- **Your objective**
Only the text belongs in the answer: every line of the records below, transcribed exactly.

[Document structure recognition data]
-*-

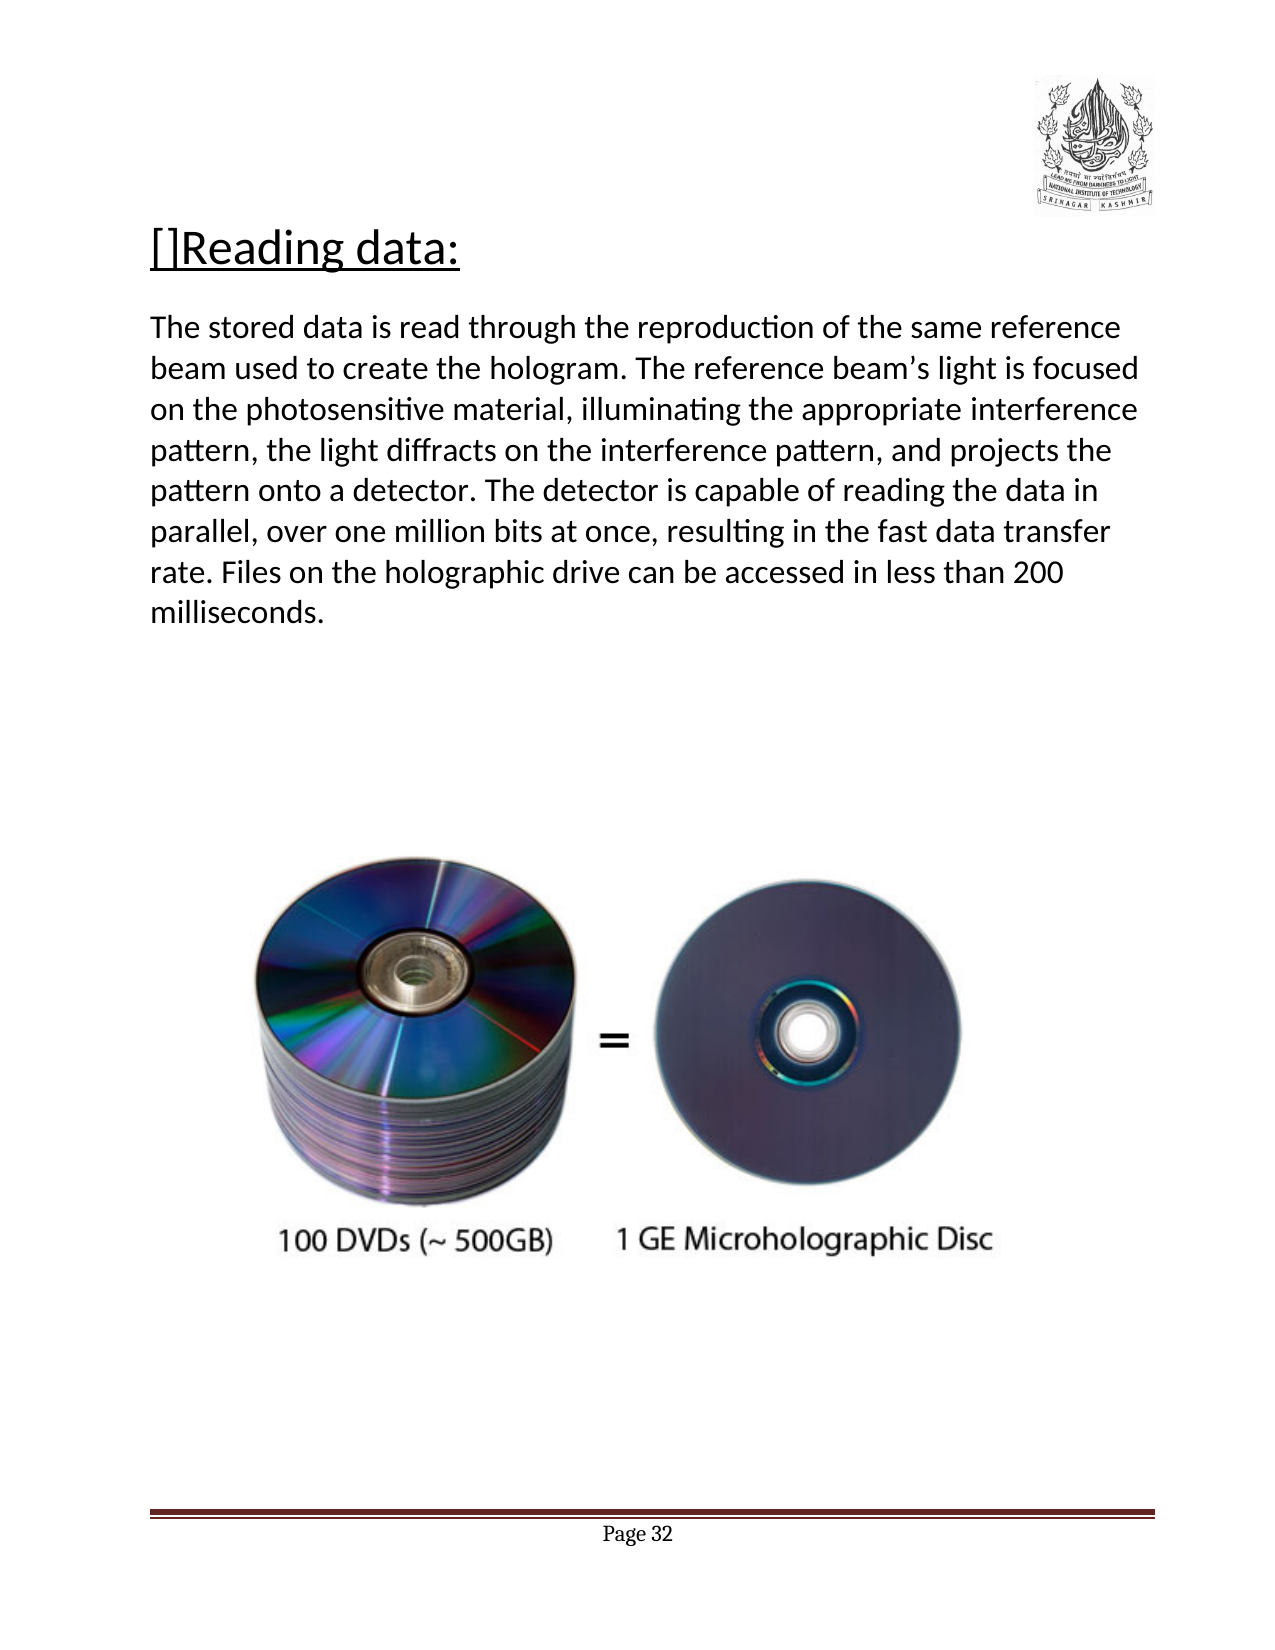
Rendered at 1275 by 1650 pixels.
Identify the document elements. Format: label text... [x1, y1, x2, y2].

subtitle [edit]Reading data: [150, 216, 1155, 277]
picture [1033, 75, 1155, 217]
text The stored data is read through the reproduction of the same reference beam used to create the hologram. The reference beam’s light is focused on the photosensitive material, illuminating the appropriate interference pattern, the light diffracts on the interference pattern, and projects the pattern onto a detector. The detector is capable of reading the data in parallel, over one million bits at once, resulting in the fast data transfer rate. Files on the holographic drive can be accessed in less than 200 milliseconds. [150, 306, 1155, 632]
picture [226, 820, 1008, 1280]
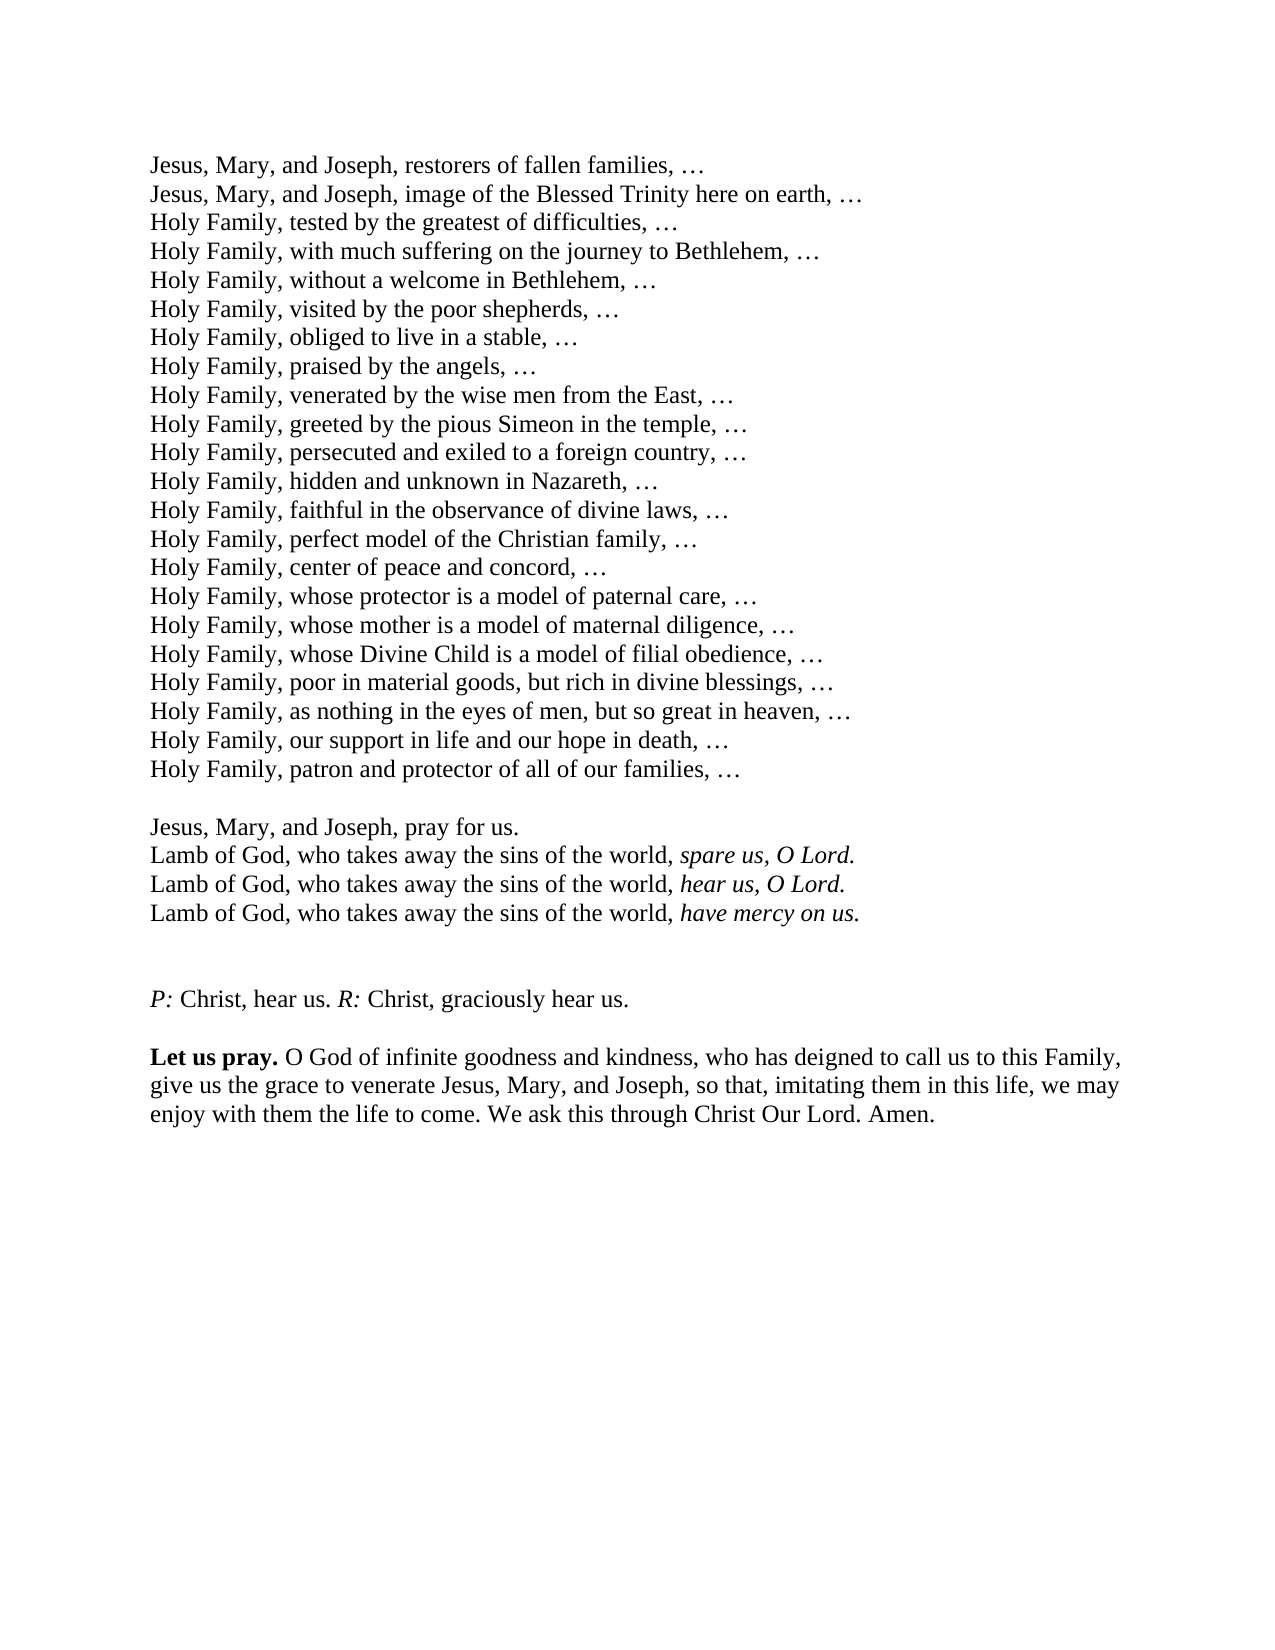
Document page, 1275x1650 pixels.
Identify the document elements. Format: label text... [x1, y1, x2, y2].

text P: Christ, hear us. R: Christ, graciously hear us. [150, 984, 1125, 1013]
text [150, 150, 1125, 782]
text Let us pray. O God of infinite goodness and kindness, who has deigned to call us to this Family, give us the grace to venerate Jesus, Mary, and Joseph, so that, imitating them in this life, we may enjoy with them the life to come. We ask this through Christ Our Lord. Amen. [150, 1042, 1125, 1128]
text Jesus, Mary, and Joseph, pray for us. Lamb of God, who takes away the sins of the world, spare us, O Lord. Lamb of God, who takes away the sins of the world, hear us, O Lord. Lamb of God, who takes away the sins of the world, have mercy on us. [150, 812, 1125, 955]
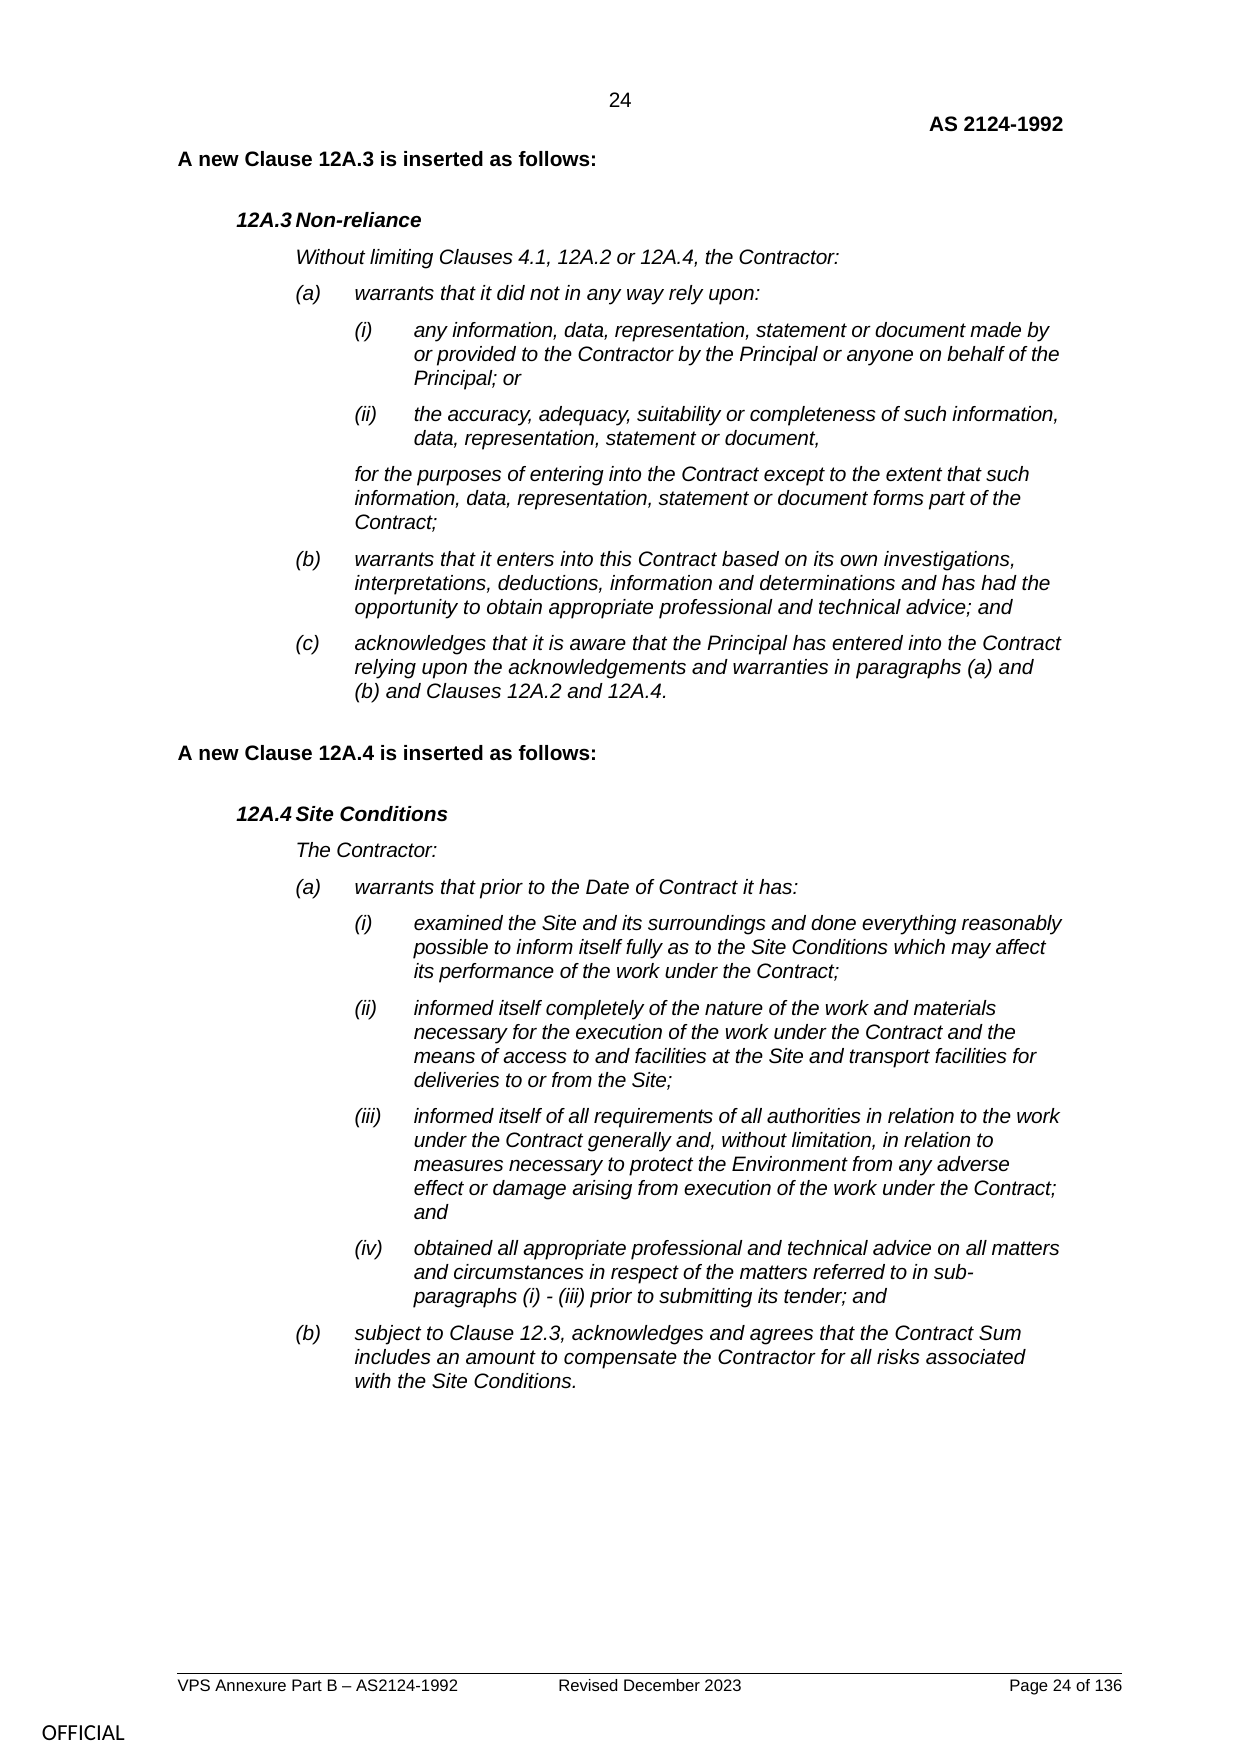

-*-

- **Answer to the problem**
Rendered at 1275 by 1650 pixels.
Identify the document elements. Format: label text... [x1, y1, x2, y2].

subtitle [edit]Reading data: [150, 216, 1155, 277]
picture [1033, 75, 1155, 217]
text The stored data is read through the reproduction of the same reference beam used to create the hologram. The reference beam’s light is focused on the photosensitive material, illuminating the appropriate interference pattern, the light diffracts on the interference pattern, and projects the pattern onto a detector. The detector is capable of reading the data in parallel, over one million bits at once, resulting in the fast data transfer rate. Files on the holographic drive can be accessed in less than 200 milliseconds. [150, 306, 1155, 632]
picture [226, 820, 1008, 1280]
Document page, 1275x1650 pixels.
Identify the document elements. Format: label text... [x1, y1, x2, y2].

text P: Christ, hear us. R: Christ, graciously hear us. [150, 984, 1125, 1013]
text [150, 150, 1125, 782]
text Let us pray. O God of infinite goodness and kindness, who has deigned to call us to this Family, give us the grace to venerate Jesus, Mary, and Joseph, so that, imitating them in this life, we may enjoy with them the life to come. We ask this through Christ Our Lord. Amen. [150, 1042, 1125, 1128]
text Jesus, Mary, and Joseph, pray for us. Lamb of God, who takes away the sins of the world, spare us, O Lord. Lamb of God, who takes away the sins of the world, hear us, O Lord. Lamb of God, who takes away the sins of the world, have mercy on us. [150, 812, 1125, 955]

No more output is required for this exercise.